WORKING DATA –
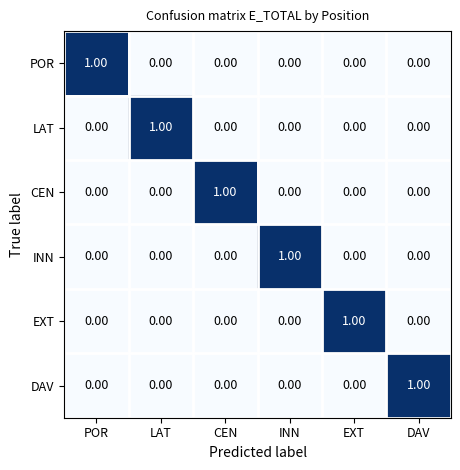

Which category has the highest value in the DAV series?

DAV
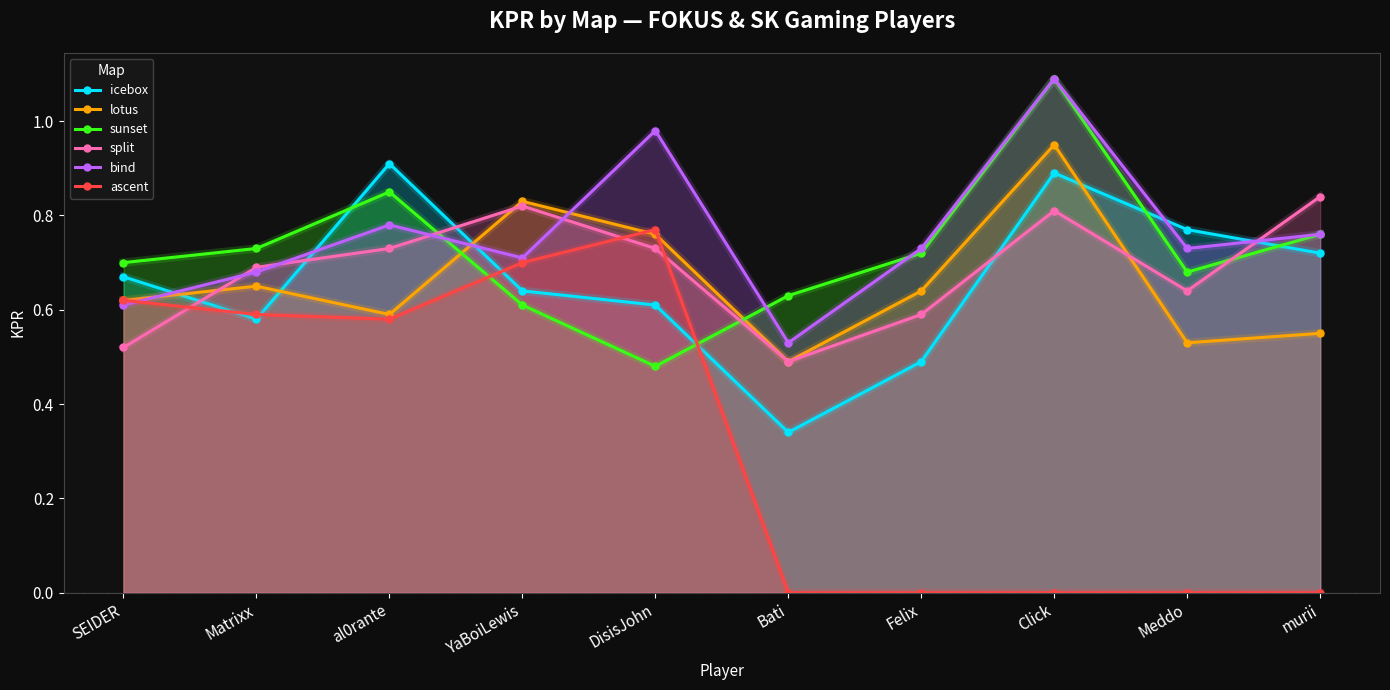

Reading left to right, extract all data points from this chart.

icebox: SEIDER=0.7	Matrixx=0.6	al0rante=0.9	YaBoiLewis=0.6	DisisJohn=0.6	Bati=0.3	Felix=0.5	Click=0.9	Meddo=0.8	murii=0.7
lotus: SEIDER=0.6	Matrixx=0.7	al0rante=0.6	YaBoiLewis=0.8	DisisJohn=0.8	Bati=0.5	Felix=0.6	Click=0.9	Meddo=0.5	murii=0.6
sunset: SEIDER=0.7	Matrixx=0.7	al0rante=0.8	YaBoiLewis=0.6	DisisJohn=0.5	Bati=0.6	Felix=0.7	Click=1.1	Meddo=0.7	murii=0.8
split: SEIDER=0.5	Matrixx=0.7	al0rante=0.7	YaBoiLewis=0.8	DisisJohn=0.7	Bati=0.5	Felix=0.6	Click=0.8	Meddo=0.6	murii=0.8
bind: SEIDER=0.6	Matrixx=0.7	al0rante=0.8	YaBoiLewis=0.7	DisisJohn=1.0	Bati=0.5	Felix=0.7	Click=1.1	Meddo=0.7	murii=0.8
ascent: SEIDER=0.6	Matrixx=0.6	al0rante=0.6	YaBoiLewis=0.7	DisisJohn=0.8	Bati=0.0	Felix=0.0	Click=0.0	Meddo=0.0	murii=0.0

WRITTEN TASK – Reproduce every line of the material above without any changes, and leave out the pictures.

TASK RESULT –
Which category has the highest value in the DAV series?

DAV

Reading left to right, extract all data points from this chart.

icebox: SEIDER=0.7	Matrixx=0.6	al0rante=0.9	YaBoiLewis=0.6	DisisJohn=0.6	Bati=0.3	Felix=0.5	Click=0.9	Meddo=0.8	murii=0.7
lotus: SEIDER=0.6	Matrixx=0.7	al0rante=0.6	YaBoiLewis=0.8	DisisJohn=0.8	Bati=0.5	Felix=0.6	Click=0.9	Meddo=0.5	murii=0.6
sunset: SEIDER=0.7	Matrixx=0.7	al0rante=0.8	YaBoiLewis=0.6	DisisJohn=0.5	Bati=0.6	Felix=0.7	Click=1.1	Meddo=0.7	murii=0.8
split: SEIDER=0.5	Matrixx=0.7	al0rante=0.7	YaBoiLewis=0.8	DisisJohn=0.7	Bati=0.5	Felix=0.6	Click=0.8	Meddo=0.6	murii=0.8
bind: SEIDER=0.6	Matrixx=0.7	al0rante=0.8	YaBoiLewis=0.7	DisisJohn=1.0	Bati=0.5	Felix=0.7	Click=1.1	Meddo=0.7	murii=0.8
ascent: SEIDER=0.6	Matrixx=0.6	al0rante=0.6	YaBoiLewis=0.7	DisisJohn=0.8	Bati=0.0	Felix=0.0	Click=0.0	Meddo=0.0	murii=0.0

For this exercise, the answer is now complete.